It’s been twenty-one years since Sam Walton passed away.
His Ten Rules for Building a Business are still posted on Wal-Mart’s web site…but are they living up to them?
Sam Walton’s Ten Rules for Building a Business are found in his book, Sam Walton: Made In America.
Let’s look at each of them one by one and see where Wal-Mart stands today. Regardless of whether they still practice these principles, it doesn’t change the truth of them. They are excellent primers for all business leaders.
1. Commit to your business.
As a leader, you have to believe in your business more than anyone else does. If you aren’t the leader, believing in the business more than anyone else does goes a long way towards becoming a leader.
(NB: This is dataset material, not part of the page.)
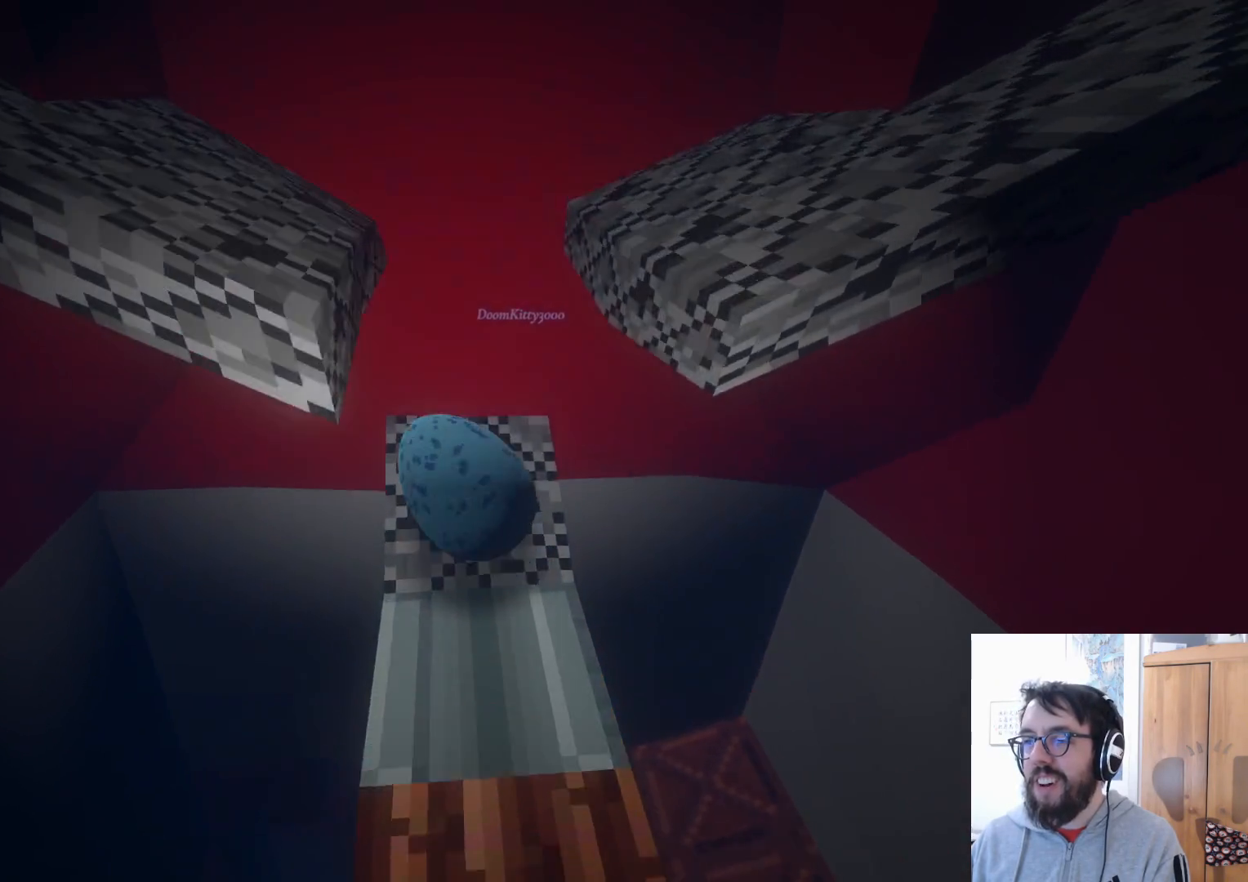
{"dt_ms": 500, "buttons": [], "left_stick": "up-right", "right_stick": "center", "events": [[133, "left_stick", "up-right"], [183, "A", "down"], [233, "left_stick", "right"], [333, "A", "up"], [467, "left_stick", "up-right"]]}
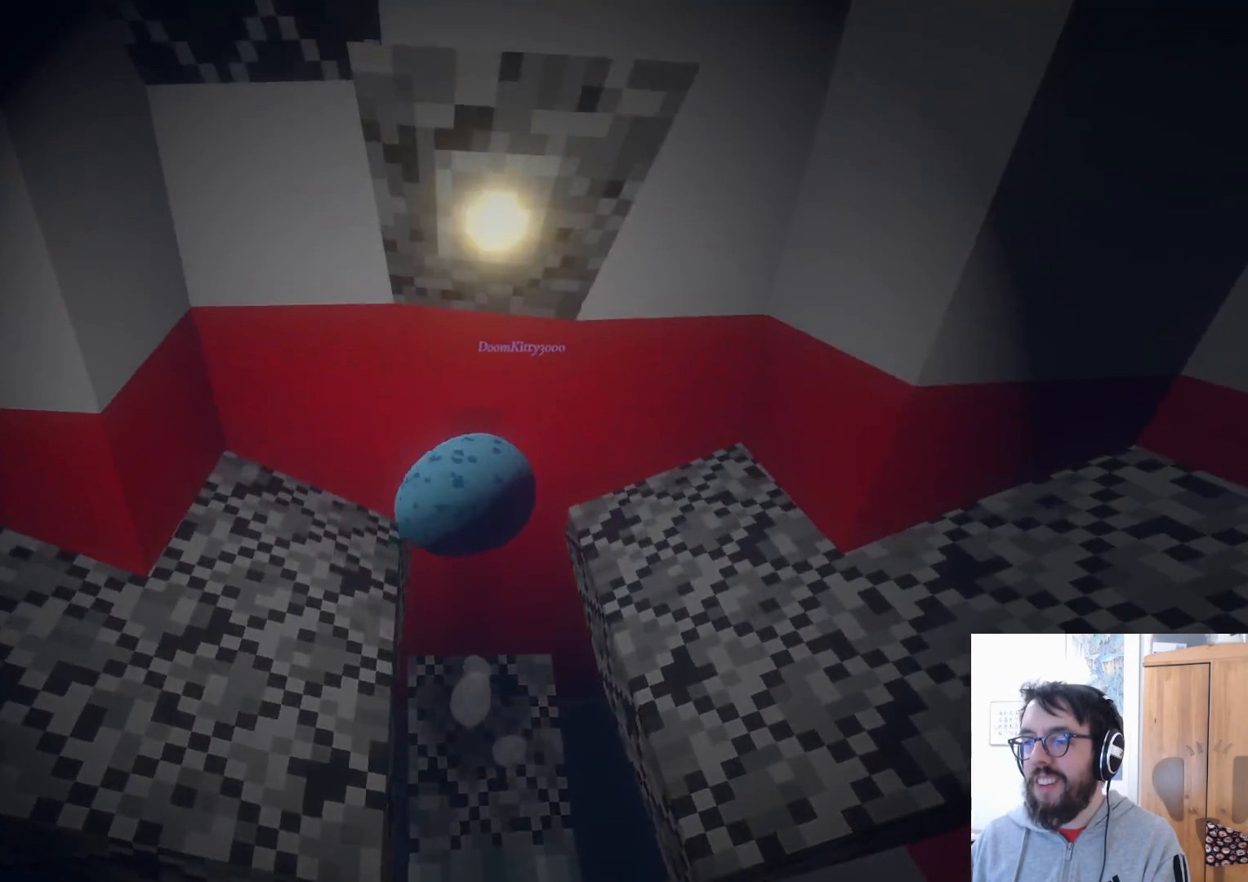
{"dt_ms": 500, "buttons": [], "left_stick": "center", "right_stick": "center", "events": [[150, "left_stick", "up-left"], [250, "left_stick", "up"], [467, "left_stick", "center"]]}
Commitment means passion, intensity, and willingness to sacrifice for the business.
A leader must be everything to everyone.
Nearly two thousand years ago, the apostle Paul wrote:
For though I am free from all men, I have made myself a slave to all, so that I may win more. To the Jews I became as a Jew, so that I might win Jews; To the weak I became weak, that I might win the weak; I have become all things to all men, so that I may by all means save some.
1 Corinthians 9:19-20,22 [emphasis added]
Few would dispute that Paul was a leader. And he became everything to everyone to accomplish his purpose.
A leader today must do the same thing, with a few exceptions.
To the energetic, you must show energy.
To the nerds, you must talk like a nerd.
To the lighthearted, you must use humor. You must learn to be funny.
To a high D (on the DISC profile), you must communicate like a high D.
So that by all means you may get the best performance out of each individual.